EXERCISE REQUIREMENTS: Extract, word for word, the stretch of the records below from the line containing "Is the value" through the end of the records, leaving out the pictures.

Rendered chart images:
================
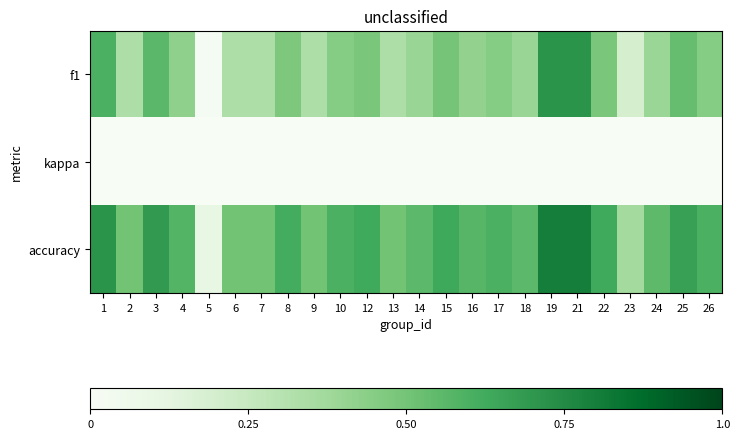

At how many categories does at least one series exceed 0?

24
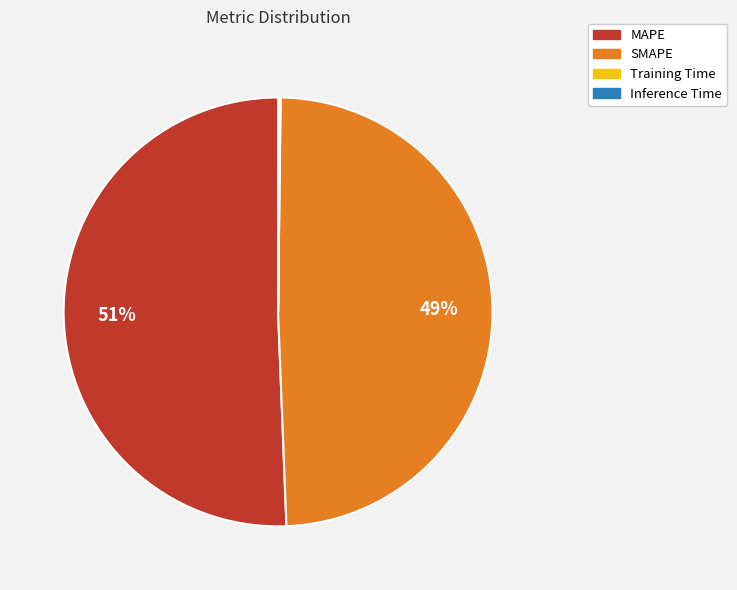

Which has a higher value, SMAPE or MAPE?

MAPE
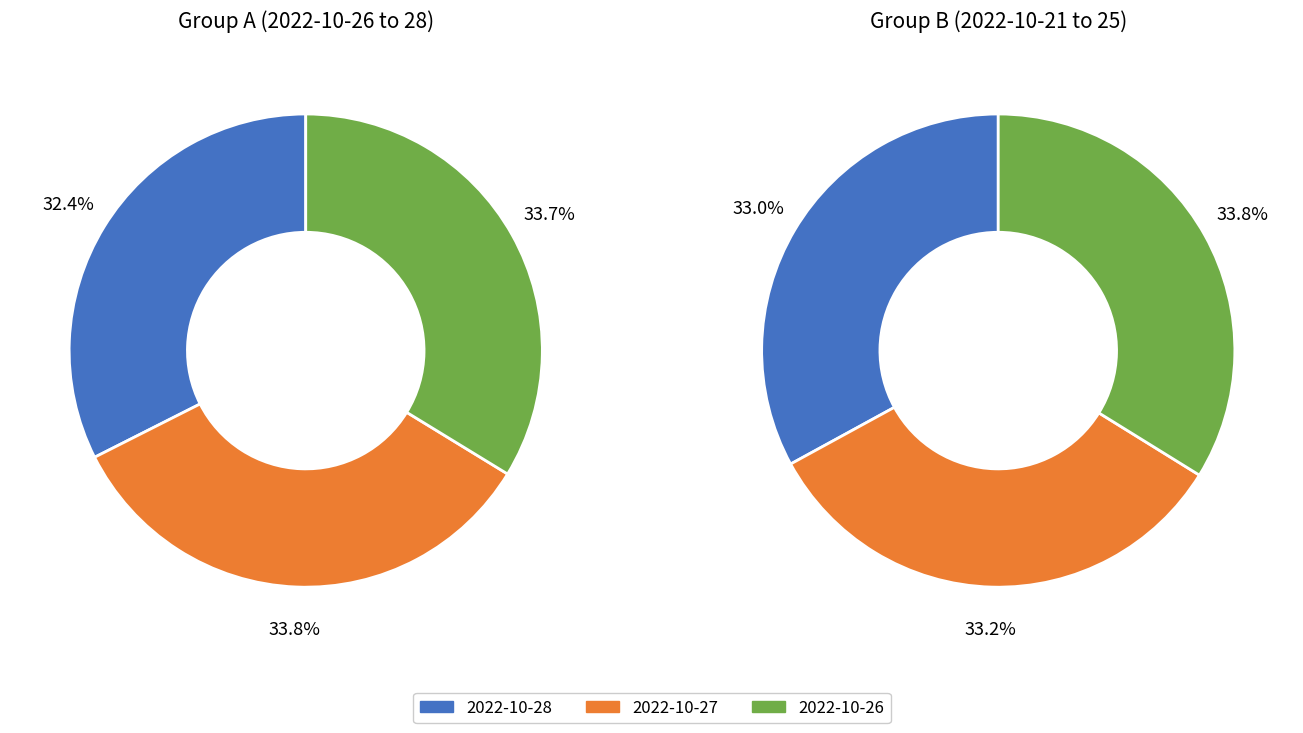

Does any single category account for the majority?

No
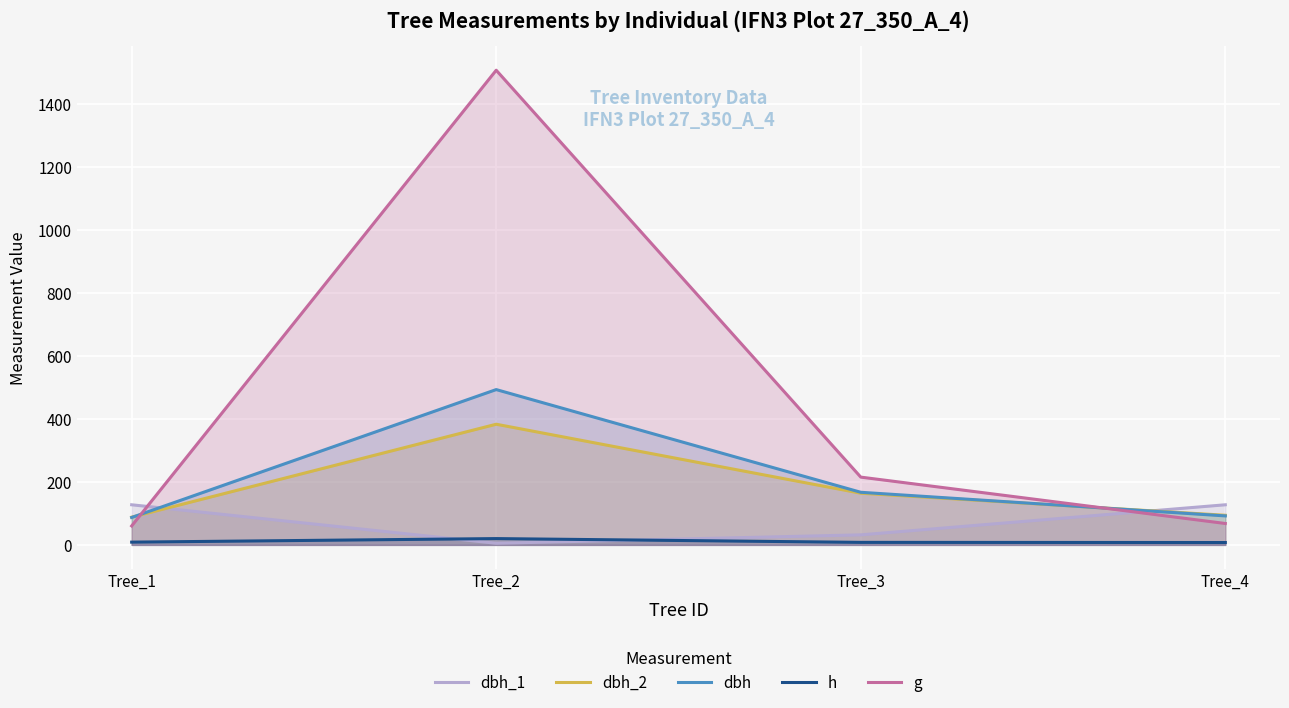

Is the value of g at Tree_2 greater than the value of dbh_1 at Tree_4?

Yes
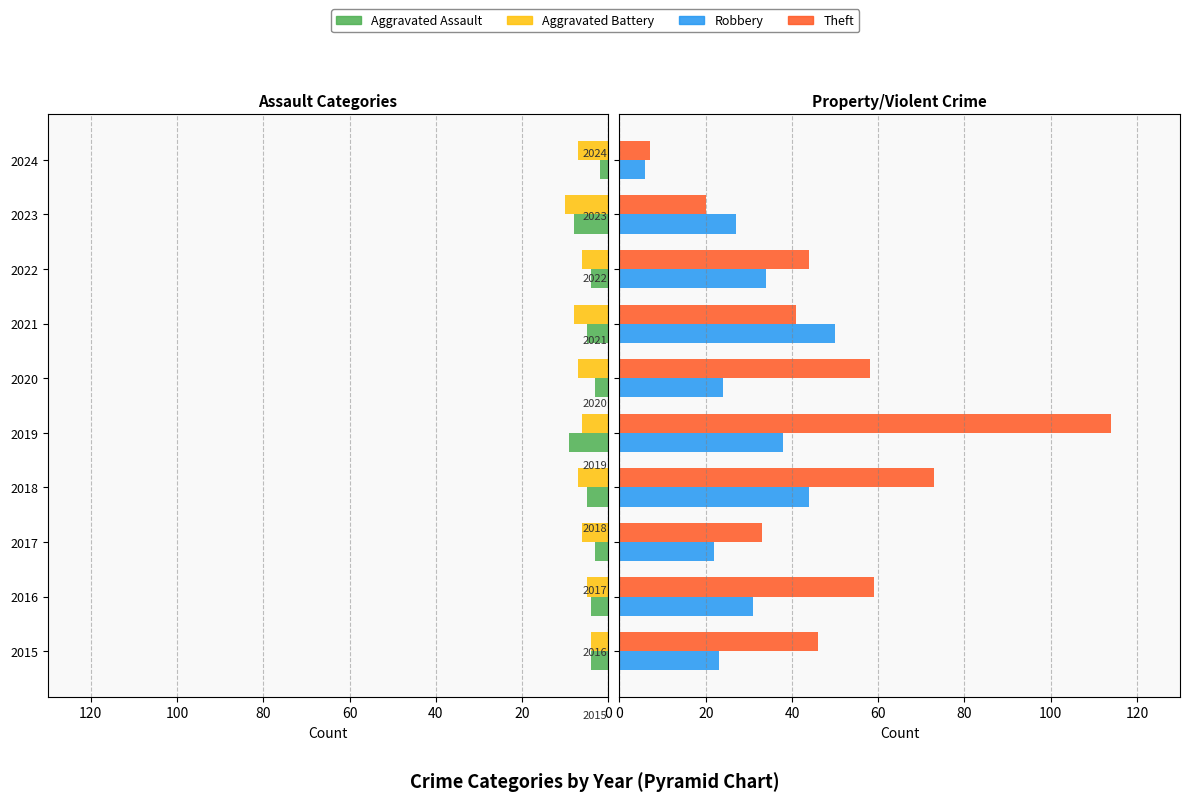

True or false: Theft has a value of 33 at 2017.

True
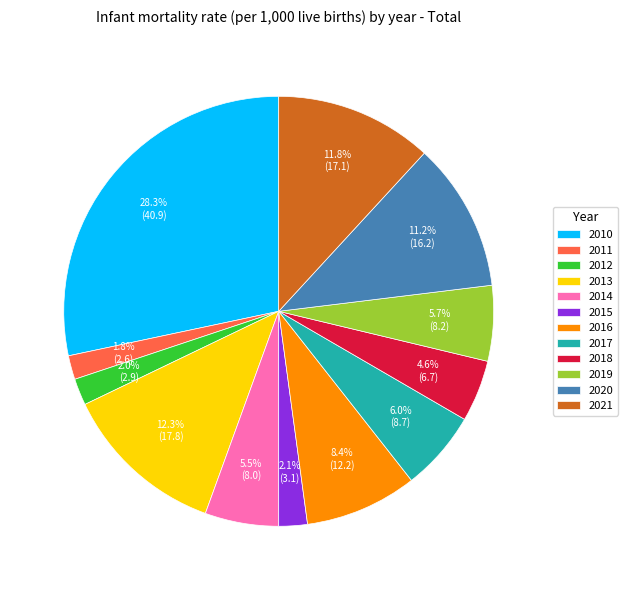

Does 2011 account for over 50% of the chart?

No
================
SOLUTION FOR THIS EXERCISE:
Is the value of g at Tree_2 greater than the value of dbh_1 at Tree_4?

Yes

True or false: Theft has a value of 33 at 2017.

True

Does 2011 account for over 50% of the chart?

No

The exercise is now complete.